Abstract
The main algebraic foundations of quantum mechanics are quickly reviewed. They have been
suggested since the birth of this theory till up to last years. They are the following ones: Heisenberg-Born-
Jordan’s (1925), Weyl’s (1928), Dirac’s (1930), von Neumann’s (1936), Segal’s (1947), T.F. Jordan’s (1986),
Morchio and Strocchi’s (2009) and Buchholz and Fregenhagen’s (2019). Four cases are stressed: 1) the
misinterpretation of Dirac’s algebraic foundation; 2) von Neumann’s ‘conversion’ from the analytic approach of
Hilbert space to the algebraic approach of the rings of operators; 3) Morchio and Strocchi’s improving Dirac’s
analogy between commutators and Poisson Brackets into an exact equivalence; 4) the recent foundation of
quantum mechanics upon the algebra of perturbations.

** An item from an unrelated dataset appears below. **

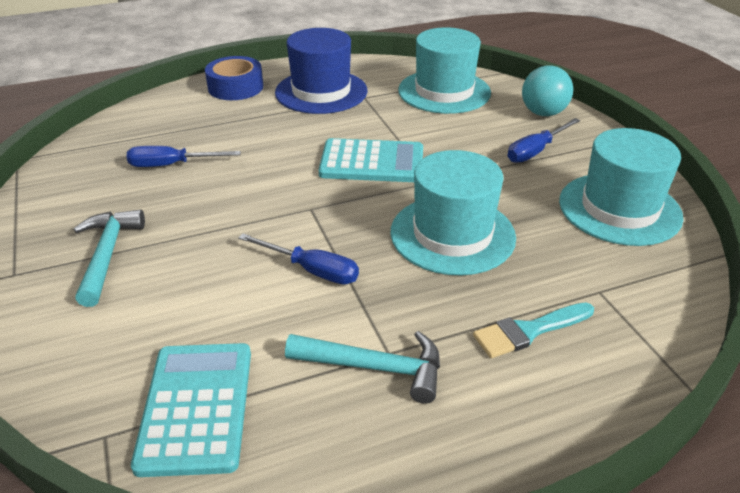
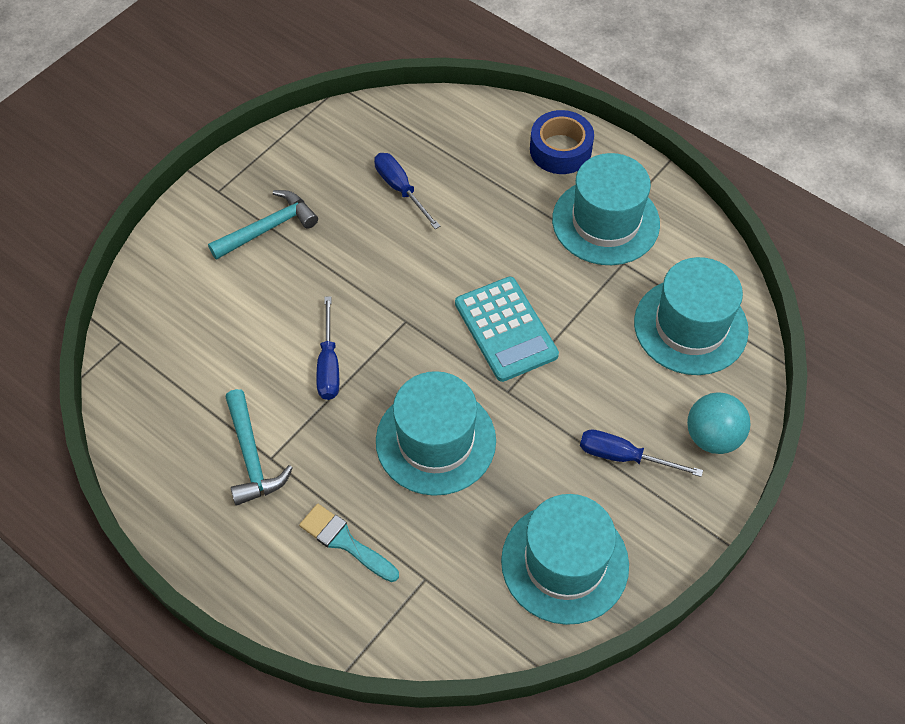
camera: 60 degrees right, 20 degrees up
turquoise calculator [131,343,251,477] -> none
blue hat [275,28,367,114] -> turquoise hat [552,153,660,265]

Some considerations on alternating theoretical
importance of the algebraic approach in the history of QM are offered. The level of formalism has increased
from the mere introduction of matrices to group theory and C*-algebras but has not led to a definition of the
foundations of physics; in particular, an algebraic formulation of QM organized as a problem-based theory and
an exclusive use of constructive mathematics is still to be discovered.